▶ **RECORDS SUPPLIED**
=====
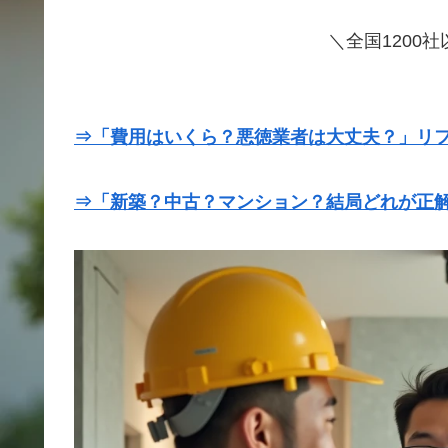
＼全国1200
⇒「費用はいくら？悪徳業者は大丈夫？」リ
⇒「新築？中古？マンション？結局どれが正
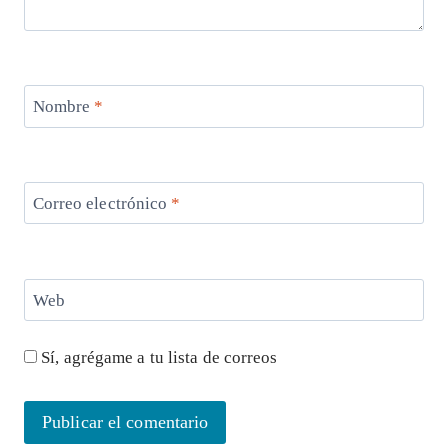
Nombre
*
Correo electrónico
*
Web
Sí, agrégame a tu lista de correos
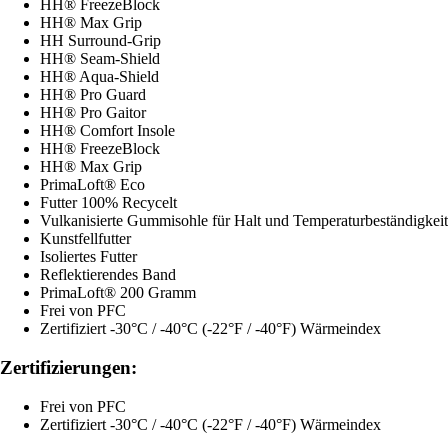
HH® FreezeBlock
HH® Max Grip
HH Surround-Grip
HH® Seam-Shield
HH® Aqua-Shield
HH® Pro Guard
HH® Pro Gaitor
HH® Comfort Insole
HH® FreezeBlock
HH® Max Grip
PrimaLoft® Eco
Futter 100% Recycelt
Vulkanisierte Gummisohle für Halt und Temperaturbeständigkeit
Kunstfellfutter
Isoliertes Futter
Reflektierendes Band
PrimaLoft® 200 Gramm
Frei von PFC
Zertifiziert -30°C / -40°C (-22°F / -40°F) Wärmeindex
Zertifizierungen:
Frei von PFC
Zertifiziert -30°C / -40°C (-22°F / -40°F) Wärmeindex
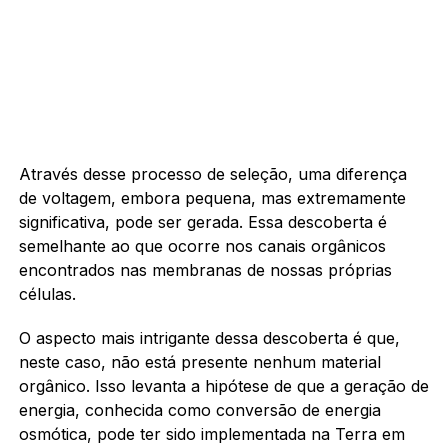
Através desse processo de seleção, uma diferença
de voltagem, embora pequena, mas extremamente
significativa, pode ser gerada. Essa descoberta é
semelhante ao que ocorre nos canais orgânicos
encontrados nas membranas de nossas próprias
células.
O aspecto mais intrigante dessa descoberta é que,
neste caso, não está presente nenhum material
orgânico. Isso levanta a hipótese de que a geração de
energia, conhecida como conversão de energia
osmótica, pode ter sido implementada na Terra em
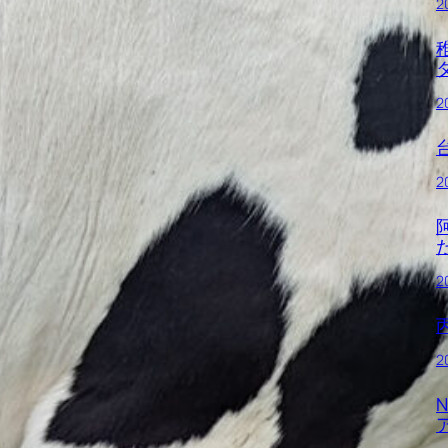
2
2
2
2
2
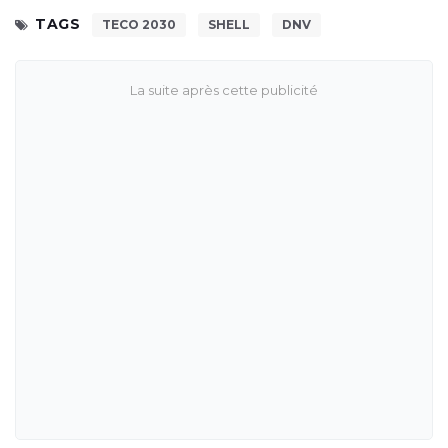
TAGS
TECO 2030
SHELL
DNV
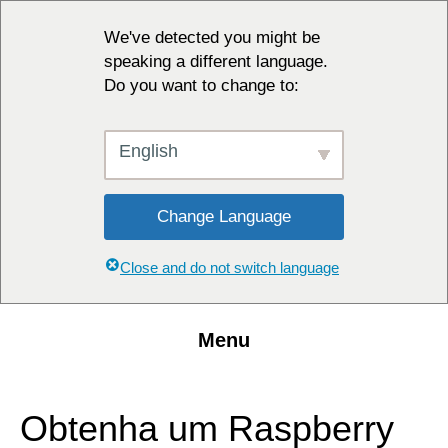
We've detected you might be
speaking a different language.
Do you want to change to:
English
Change Language
Close and do not switch language
Menu
Obtenha um Raspberry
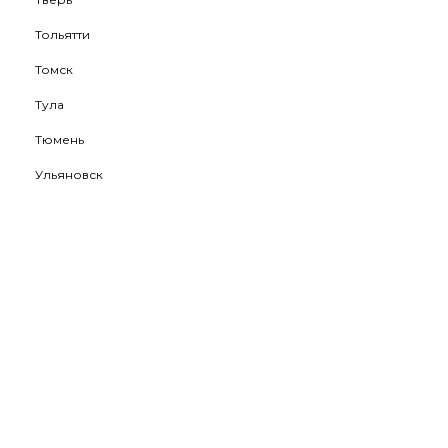
Тольятти
Томск
Тула
Тюмень
Ульяновск
Уфа
Хабаровск
Ханты-Мансийск
Чебоксары
Челябинск
Череповец
Чита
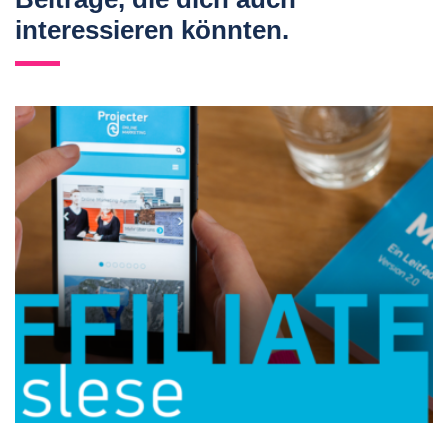
interessieren könnten.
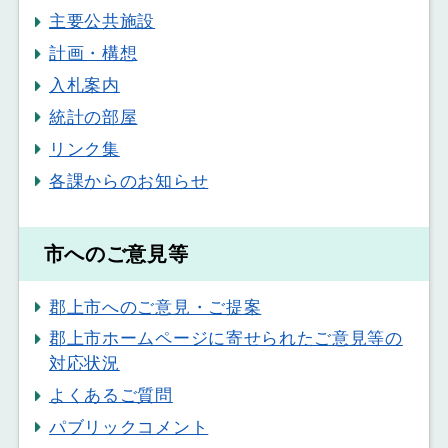
主要公共施設
計画・構想
入札案内
統計の部屋
リンク集
各課からのお知らせ
市へのご意見等
郡上市へのご意見・ご提案
郡上市ホームページに寄せられたご意見等の
対応状況
よくあるご質問
パブリックコメント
=====
▶ **WORK INSTRUCTIONS**
Which lines in the records above contain the string "descoberta", matching case? Copy out each of those lines in full.

▶ **RESULT OF THE EXERCISE**
significativa, pode ser gerada. Essa descoberta é
O aspecto mais intrigante dessa descoberta é que,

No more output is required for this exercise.